Aim of the task
Begin at the top of the records and copy each line exactly. The line containing "pinky pip: (503, 1188)" is the last one to include.

Material provided

#####

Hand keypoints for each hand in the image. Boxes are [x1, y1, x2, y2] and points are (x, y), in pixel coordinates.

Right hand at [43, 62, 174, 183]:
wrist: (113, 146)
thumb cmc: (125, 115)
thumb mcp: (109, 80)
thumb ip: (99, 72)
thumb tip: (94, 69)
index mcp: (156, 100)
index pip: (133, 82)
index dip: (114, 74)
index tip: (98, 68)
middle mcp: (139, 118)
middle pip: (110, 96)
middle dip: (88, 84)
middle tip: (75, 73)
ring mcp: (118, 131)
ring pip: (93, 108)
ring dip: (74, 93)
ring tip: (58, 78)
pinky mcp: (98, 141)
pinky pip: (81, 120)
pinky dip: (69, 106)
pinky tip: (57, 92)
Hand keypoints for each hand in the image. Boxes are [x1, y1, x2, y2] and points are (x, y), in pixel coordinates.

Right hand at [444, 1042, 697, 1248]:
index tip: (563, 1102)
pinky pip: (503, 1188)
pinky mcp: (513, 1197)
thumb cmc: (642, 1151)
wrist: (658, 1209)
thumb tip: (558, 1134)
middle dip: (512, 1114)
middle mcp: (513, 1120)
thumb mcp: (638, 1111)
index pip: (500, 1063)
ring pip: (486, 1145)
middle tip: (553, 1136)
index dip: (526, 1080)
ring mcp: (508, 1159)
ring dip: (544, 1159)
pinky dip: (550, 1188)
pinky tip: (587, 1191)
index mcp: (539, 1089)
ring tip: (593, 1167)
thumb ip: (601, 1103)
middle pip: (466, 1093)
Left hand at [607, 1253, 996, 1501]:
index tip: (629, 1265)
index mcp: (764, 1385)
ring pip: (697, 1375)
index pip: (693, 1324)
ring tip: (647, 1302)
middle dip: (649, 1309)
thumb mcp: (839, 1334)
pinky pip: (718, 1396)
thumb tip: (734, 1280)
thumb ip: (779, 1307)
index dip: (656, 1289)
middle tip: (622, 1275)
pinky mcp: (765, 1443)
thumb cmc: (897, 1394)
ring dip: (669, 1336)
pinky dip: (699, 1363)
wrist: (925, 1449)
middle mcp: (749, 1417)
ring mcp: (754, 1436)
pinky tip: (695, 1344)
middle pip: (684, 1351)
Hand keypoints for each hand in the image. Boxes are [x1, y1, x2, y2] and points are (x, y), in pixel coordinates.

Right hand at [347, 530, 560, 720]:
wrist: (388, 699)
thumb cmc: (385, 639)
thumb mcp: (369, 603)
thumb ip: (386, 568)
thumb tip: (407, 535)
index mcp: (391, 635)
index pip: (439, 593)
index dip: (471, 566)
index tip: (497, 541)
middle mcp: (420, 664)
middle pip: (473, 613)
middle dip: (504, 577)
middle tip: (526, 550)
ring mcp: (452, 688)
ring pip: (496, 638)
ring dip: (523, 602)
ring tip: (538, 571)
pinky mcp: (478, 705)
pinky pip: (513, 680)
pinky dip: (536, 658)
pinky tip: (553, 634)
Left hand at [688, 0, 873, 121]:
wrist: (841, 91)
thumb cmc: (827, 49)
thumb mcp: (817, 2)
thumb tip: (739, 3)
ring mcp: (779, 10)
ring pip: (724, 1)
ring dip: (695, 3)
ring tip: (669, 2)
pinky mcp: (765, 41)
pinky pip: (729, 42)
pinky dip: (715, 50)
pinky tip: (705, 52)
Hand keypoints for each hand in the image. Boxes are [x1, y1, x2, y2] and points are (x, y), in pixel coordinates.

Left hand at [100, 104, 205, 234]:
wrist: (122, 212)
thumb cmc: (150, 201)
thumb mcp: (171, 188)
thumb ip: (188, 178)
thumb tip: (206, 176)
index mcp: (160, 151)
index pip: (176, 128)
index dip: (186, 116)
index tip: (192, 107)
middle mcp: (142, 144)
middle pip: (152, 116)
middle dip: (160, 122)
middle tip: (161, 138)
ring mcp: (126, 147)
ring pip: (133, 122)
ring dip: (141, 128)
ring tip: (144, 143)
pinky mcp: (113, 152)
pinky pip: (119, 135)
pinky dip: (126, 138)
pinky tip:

#####

Your solution
Hand keypoints for each hand in the image. Boxes are [x1, y1, x2, y2] and points are (x, y), in pixel coordinates.

Right hand at [43, 62, 174, 183]:
wrist: (113, 146)
thumb cmc: (125, 115)
thumb mcp: (109, 80)
thumb ip: (99, 72)
thumb tip: (94, 69)
index mcp: (156, 100)
index pip: (133, 82)
index dip: (114, 74)
index tip: (98, 68)
middle mcp: (139, 118)
middle pip: (110, 96)
middle dip: (88, 84)
middle tip: (75, 73)
ring mcp: (118, 131)
ring pip: (93, 108)
ring dip: (74, 93)
ring tip: (58, 78)
pinky mcp: (98, 141)
pinky pip: (81, 120)
pinky dip: (69, 106)
pinky tip: (57, 92)
Hand keypoints for each hand in the image. Boxes are [x1, y1, x2, y2] and points are (x, y), in pixel coordinates.

Right hand at [444, 1042, 697, 1248]:
index tip: (563, 1102)
pinky pip: (503, 1188)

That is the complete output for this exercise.